> Task item: Copy out every line of the material below, character for character, apart from the pictures.

::::::::::

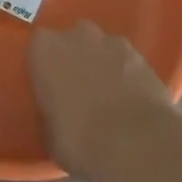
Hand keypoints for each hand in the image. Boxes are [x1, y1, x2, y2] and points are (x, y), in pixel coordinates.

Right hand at [27, 21, 175, 181]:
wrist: (135, 145)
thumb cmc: (77, 139)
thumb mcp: (48, 130)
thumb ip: (49, 108)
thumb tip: (56, 110)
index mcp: (44, 49)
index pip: (37, 48)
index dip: (44, 67)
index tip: (49, 88)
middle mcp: (76, 36)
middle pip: (72, 41)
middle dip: (75, 59)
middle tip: (77, 90)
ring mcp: (113, 44)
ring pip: (102, 49)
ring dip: (102, 65)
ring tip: (108, 97)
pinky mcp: (143, 58)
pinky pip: (128, 64)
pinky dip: (127, 76)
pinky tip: (130, 101)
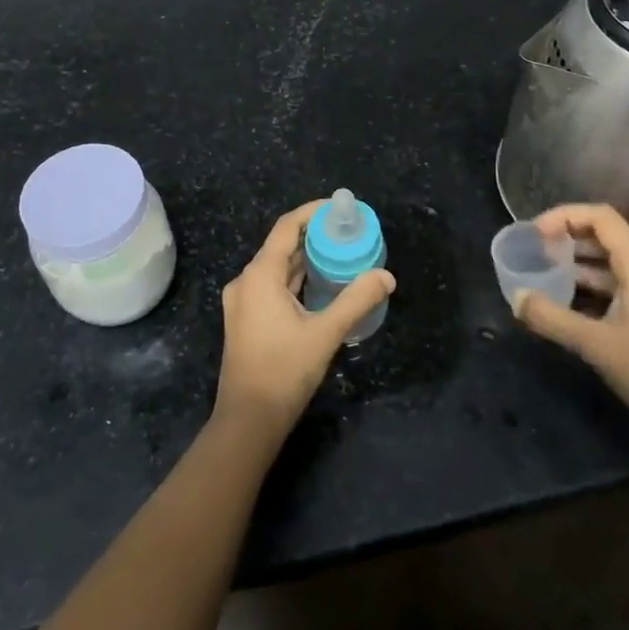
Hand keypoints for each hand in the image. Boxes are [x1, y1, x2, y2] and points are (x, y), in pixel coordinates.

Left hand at [215, 201, 395, 438]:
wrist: (248, 421)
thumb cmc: (284, 371)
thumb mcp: (326, 333)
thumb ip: (357, 300)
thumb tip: (386, 276)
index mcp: (259, 275)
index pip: (287, 227)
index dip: (312, 212)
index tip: (339, 208)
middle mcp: (246, 282)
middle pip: (281, 246)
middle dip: (313, 236)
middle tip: (347, 232)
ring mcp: (243, 302)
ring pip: (276, 268)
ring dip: (306, 259)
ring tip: (340, 253)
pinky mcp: (246, 321)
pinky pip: (272, 286)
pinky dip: (296, 279)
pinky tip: (320, 285)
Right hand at [511, 203, 628, 453]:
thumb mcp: (596, 344)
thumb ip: (552, 318)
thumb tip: (515, 297)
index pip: (601, 217)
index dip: (565, 217)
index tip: (535, 234)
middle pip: (604, 234)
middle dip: (567, 237)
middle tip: (534, 252)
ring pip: (609, 260)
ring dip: (576, 261)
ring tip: (542, 272)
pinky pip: (615, 282)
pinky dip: (588, 283)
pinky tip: (565, 299)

::::::::::

> Task output:
Hand keypoints for each hand in the image. Boxes are [x1, y1, x2, y2] and points are (x, y), in pixel coordinates.

Right hand at [27, 21, 175, 181]:
wrist: (135, 145)
thumb cmc: (77, 139)
thumb mcp: (48, 130)
thumb ip: (49, 108)
thumb tip: (56, 110)
index mcp: (44, 49)
index pip: (37, 48)
index dip: (44, 67)
index tip: (49, 88)
middle mcp: (76, 36)
middle pip: (72, 41)
middle dip: (75, 59)
middle tip: (77, 90)
ring mcp: (113, 44)
ring pip: (102, 49)
ring dip: (102, 65)
ring tip: (108, 97)
pinky mcp: (143, 58)
pinky pip: (128, 64)
pinky dip: (127, 76)
pinky tip: (130, 101)
Hand keypoints for each hand in the image. Boxes are [x1, y1, x2, y2] and points are (x, y), in pixel coordinates.

Left hand at [215, 201, 395, 438]:
wrist: (248, 421)
thumb cmc: (284, 371)
thumb mcp: (326, 333)
thumb ip: (357, 300)
thumb tip: (386, 276)
index mcp: (259, 275)
index pip: (287, 227)
index dip: (312, 212)
index tip: (339, 208)
middle mcp: (246, 282)
middle pip: (281, 246)
middle dip: (313, 236)
middle tip: (347, 232)
ring mcp: (243, 302)
ring pip: (276, 268)
ring dip: (306, 259)
ring tip: (340, 253)
pinky mcp: (246, 321)
pinky pip: (272, 286)
pinky dip: (296, 279)
pinky tip: (320, 285)
Right hand at [511, 203, 628, 453]:
thumb mcp: (596, 344)
thumb ip: (552, 318)
thumb tip: (515, 297)
index pip: (601, 217)
index dip: (565, 217)
index tip: (535, 234)
middle pip: (604, 234)
middle dip: (567, 237)
middle tip: (534, 252)
ring pip: (609, 260)
ring dip: (576, 261)
ring tip: (542, 272)
pinky pip: (615, 282)
pinky dip: (588, 283)
pinky tip: (565, 299)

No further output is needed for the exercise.